I ran a network of 2000 PCs for 10+ years with no anti-virus software. It's one of the purest examples of a problem that barely exists being fixed by a product that doesn't work. I saw an interview with John McAfee where he admitted that he didn't use any AV software.
Of course, malware in general *is* a huge problem. But almost all successful malware relies on exploiting bugs in the operating system, which is not what most AV products protect you against --- indeed, they can't, because the AV software companies don't know where the next critical bug is any more than the OS makers. (Or they do, but the OS makers refuse to patch it, as happened when WannaCry trashed a lot of Windows XP systems earlier this year. Do you remember any anti-virus software companies telling you how they saved you? The UK national health system's AV company, Sophos, had to remove the NHS as an example of a big organisation it was "protecting" from its web site, because it catastrophically failed to protect them. Yet for some reason, people forgive AV software even when it fails them time and again.)
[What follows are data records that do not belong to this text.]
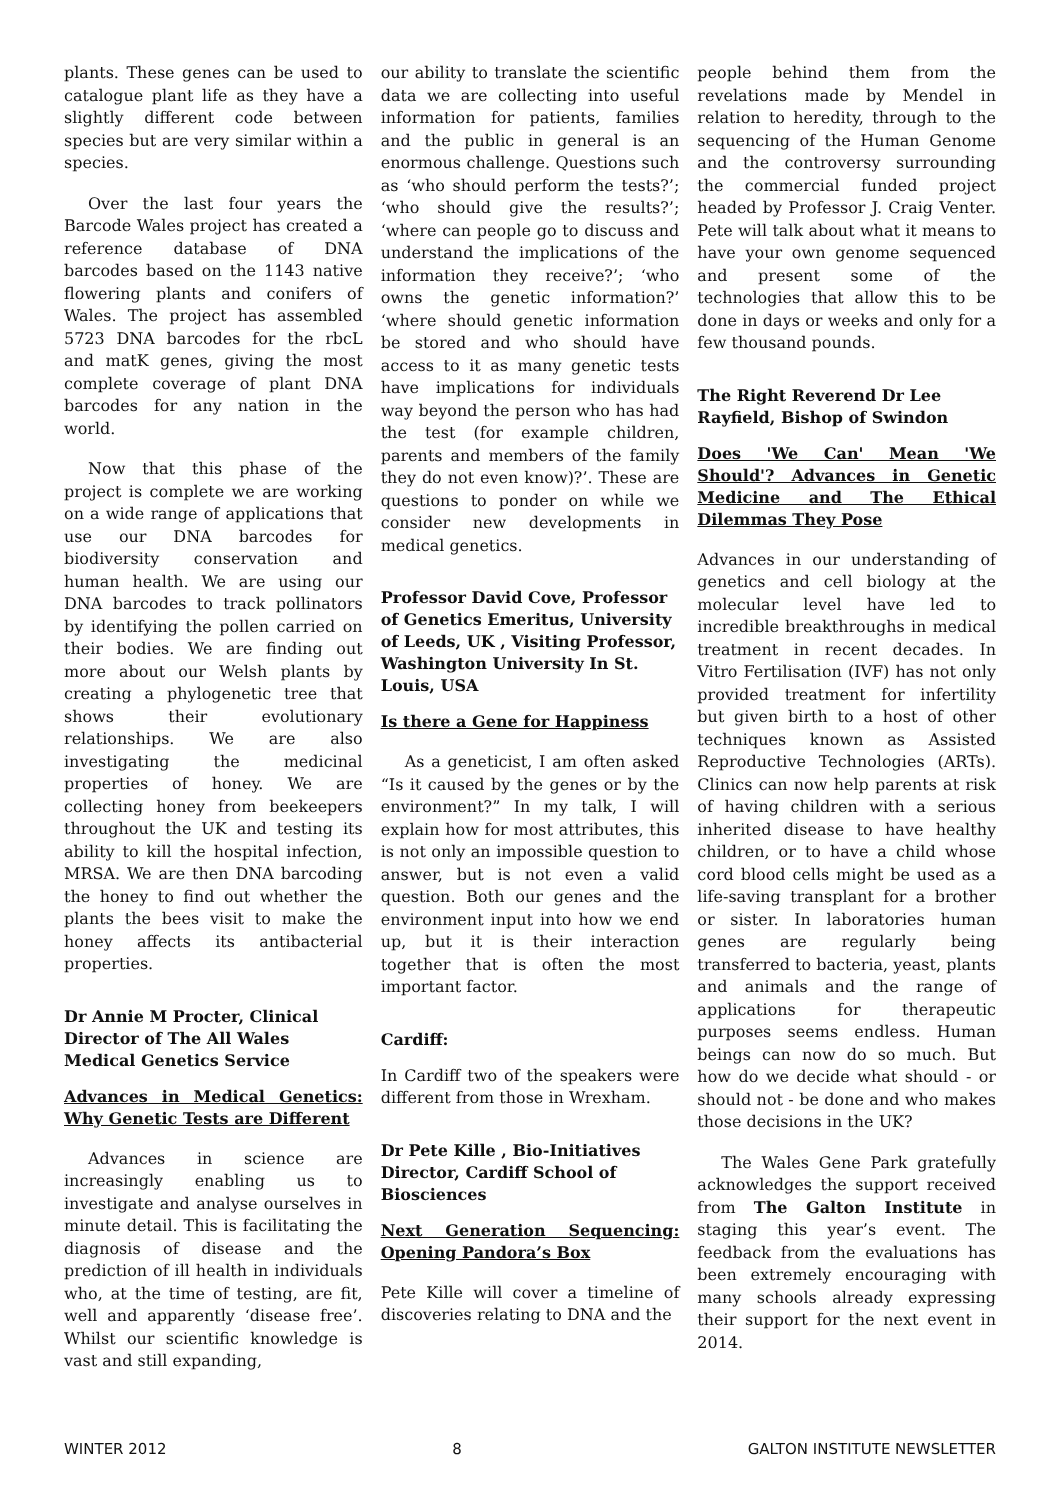plants. These genes can be used to catalogue plant life as they have a slightly different code between species but are very similar within a species.
Over the last four years the Barcode Wales project has created a reference database of DNA barcodes based on the 1143 native flowering plants and conifers of Wales. The project has assembled 5723 DNA barcodes for the rbcL and matK genes, giving the most complete coverage of plant DNA barcodes for any nation in the world.
Now that this phase of the project is complete we are working on a wide range of applications that use our DNA barcodes for biodiversity conservation and human health. We are using our DNA barcodes to track pollinators by identifying the pollen carried on their bodies. We are finding out more about our Welsh plants by creating a phylogenetic tree that shows their evolutionary relationships. We are also investigating the medicinal properties of honey. We are collecting honey from beekeepers throughout the UK and testing its ability to kill the hospital infection, MRSA. We are then DNA barcoding the honey to find out whether the plants the bees visit to make the honey affects its antibacterial properties.
Dr Annie M Procter, Clinical Director of The All Wales Medical Genetics Service
Advances in Medical Genetics: Why Genetic Tests are Different
Advances in science are increasingly enabling us to investigate and analyse ourselves in minute detail. This is facilitating the diagnosis of disease and the prediction of ill health in individuals who, at the time of testing, are fit, well and apparently ‘disease free’. Whilst our scientific knowledge is vast and still expanding,
our ability to translate the scientific data we are collecting into useful information for patients, families and the public in general is an enormous challenge. Questions such as ‘who should perform the tests?’; ‘who should give the results?’; ‘where can people go to discuss and understand the implications of the information they receive?’; ‘who owns the genetic information?’ ‘where should genetic information be stored and who should have access to it as many genetic tests have implications for individuals way beyond the person who has had the test (for example children, parents and members of the family they do not even know)?’. These are questions to ponder on while we consider new developments in medical genetics.
Professor David Cove, Professor of Genetics Emeritus, University of Leeds, UK , Visiting Professor, Washington University In St. Louis, USA
Is there a Gene for Happiness
As a geneticist, I am often asked “Is it caused by the genes or by the environment?” In my talk, I will explain how for most attributes, this is not only an impossible question to answer, but is not even a valid question. Both our genes and the environment input into how we end up, but it is their interaction together that is often the most important factor.
Cardiff:
In Cardiff two of the speakers were different from those in Wrexham.
Dr Pete Kille , Bio-Initiatives Director, Cardiff School of Biosciences
Next Generation Sequencing: Opening Pandora’s Box
Pete Kille will cover a timeline of discoveries relating to DNA and the
people behind them from the revelations made by Mendel in relation to heredity, through to the sequencing of the Human Genome and the controversy surrounding the commercial funded project headed by Professor J. Craig Venter. Pete will talk about what it means to have your own genome sequenced and present some of the technologies that allow this to be done in days or weeks and only for a few thousand pounds.
The Right Reverend Dr Lee Rayfield, Bishop of Swindon
Does 'We Can' Mean 'We Should'? Advances in Genetic Medicine and The Ethical Dilemmas They Pose
Advances in our understanding of genetics and cell biology at the molecular level have led to incredible breakthroughs in medical treatment in recent decades. In Vitro Fertilisation (IVF) has not only provided treatment for infertility but given birth to a host of other techniques known as Assisted Reproductive Technologies (ARTs). Clinics can now help parents at risk of having children with a serious inherited disease to have healthy children, or to have a child whose cord blood cells might be used as a life-saving transplant for a brother or sister. In laboratories human genes are regularly being transferred to bacteria, yeast, plants and animals and the range of applications for therapeutic purposes seems endless. Human beings can now do so much. But how do we decide what should - or should not - be done and who makes those decisions in the UK?
The Wales Gene Park gratefully acknowledges the support received from The Galton Institute in staging this year’s event. The feedback from the evaluations has been extremely encouraging with many schools already expressing their support for the next event in 2014.
WINTER 2012 8 GALTON INSTITUTE NEWSLETTER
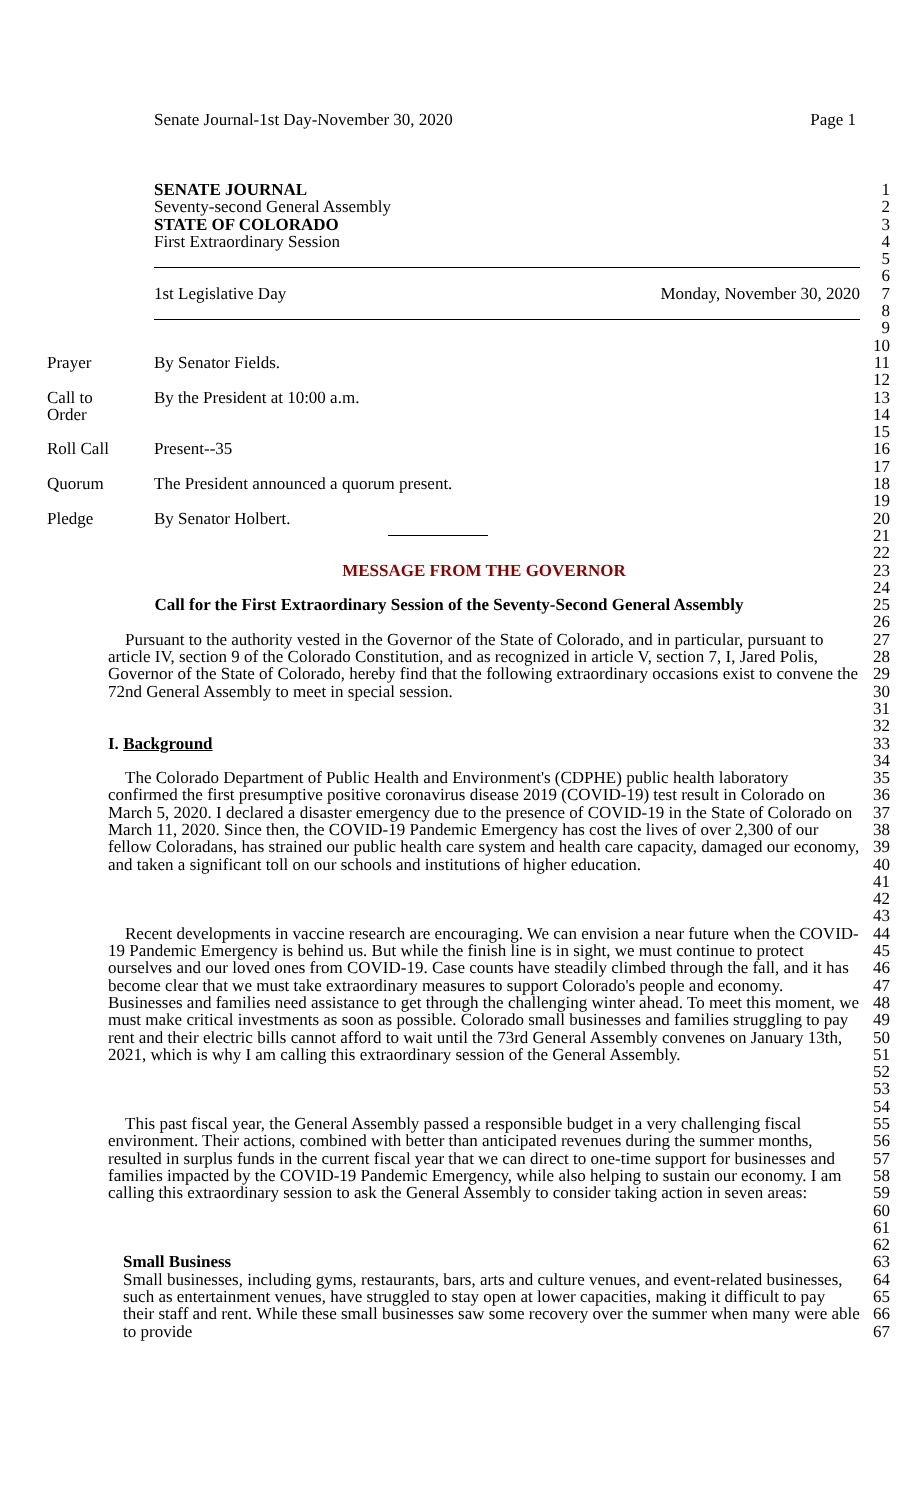Senate Journal-1st Day-November 30, 2020 Page 1
SENATE JOURNAL 1
Seventy-second General Assembly 2
STATE OF COLORADO 3
First Extraordinary Session 4
5
6
1st Legislative Day Monday, November 30, 2020 7
8
9
10
Prayer By Senator Fields. 11
12
Call to By the President at 10:00 a.m. 13
Order 14
15
Roll Call Present--35 16
17
Quorum The President announced a quorum present. 18
19
Pledge By Senator Holbert. 20
21
22
MESSAGE FROM THE GOVERNOR 23
24
Call for the First Extraordinary Session of the Seventy-Second General Assembly
25
26
Pursuant to the authority vested in the Governor of the State of Colorado, and in particular, pursuant to article IV, section 9 of the Colorado Constitution, and as recognized in article V, section 7, I, Jared Polis, Governor of the State of Colorado, hereby find that the following extraordinary occasions exist to convene the 72nd General Assembly to meet in special session.
27
28
29
30
31
32
I. Background 33
34
The Colorado Department of Public Health and Environment's (CDPHE) public health laboratory confirmed the first presumptive positive coronavirus disease 2019 (COVID-19) test result in Colorado on March 5, 2020. I declared a disaster emergency due to the presence of COVID-19 in the State of Colorado on March 11, 2020. Since then, the COVID-19 Pandemic Emergency has cost the lives of over 2,300 of our fellow Coloradans, has strained our public health care system and health care capacity, damaged our economy, and taken a significant toll on our schools and institutions of higher education.
35
36
37
38
39
40
41
42
43
Recent developments in vaccine research are encouraging. We can envision a near future when the COVID-19 Pandemic Emergency is behind us. But while the finish line is in sight, we must continue to protect ourselves and our loved ones from COVID-19. Case counts have steadily climbed through the fall, and it has become clear that we must take extraordinary measures to support Colorado's people and economy. Businesses and families need assistance to get through the challenging winter ahead. To meet this moment, we must make critical investments as soon as possible. Colorado small businesses and families struggling to pay rent and their electric bills cannot afford to wait until the 73rd General Assembly convenes on January 13th, 2021, which is why I am calling this extraordinary session of the General Assembly.
44
45
46
47
48
49
50
51
52
53
54
This past fiscal year, the General Assembly passed a responsible budget in a very challenging fiscal environment. Their actions, combined with better than anticipated revenues during the summer months, resulted in surplus funds in the current fiscal year that we can direct to one-time support for businesses and families impacted by the COVID-19 Pandemic Emergency, while also helping to sustain our economy. I am calling this extraordinary session to ask the General Assembly to consider taking action in seven areas:
55
56
57
58
59
60
61
62
Small Business
Small businesses, including gyms, restaurants, bars, arts and culture venues, and event-related businesses, such as entertainment venues, have struggled to stay open at lower capacities, making it difficult to pay their staff and rent. While these small businesses saw some recovery over the summer when many were able to provide
63
64
65
66
67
The problem is that the model of the "evil virus that will infect your files and destroy your PC", which kicked off the whole AV industry 25 years ago, is so persistent, even though such viruses are basically extinct; where it's at now is worms, which are basically orthogonal to viruses and are immune to typical AV software security scans. Malware is now a billion-dollar (underground) business, based on sitting there and quietly using a percentage of your PC's resources. It has no interest in doing much damage to your computer; rather, it's basically a parasite whose interest is to take what it needs from the host without killing it (and, ideally, without the host --- which means you and your PC together --- knowing the parasite is there).
Your money is far better spent on a premium subscription (if you have lots of data; if not, the free deal can be fine) for Google Drive or Dropbox or OneDrive, or perhaps giving $20 to a friend to configure a nightly backup of your main data. By far the biggest cause of data loss is physical theft of the computer (especially laptops), followed by hard drive failure. Backups protect you against those as well as the (mostly mythical) Evil Virus That Trashes Everything.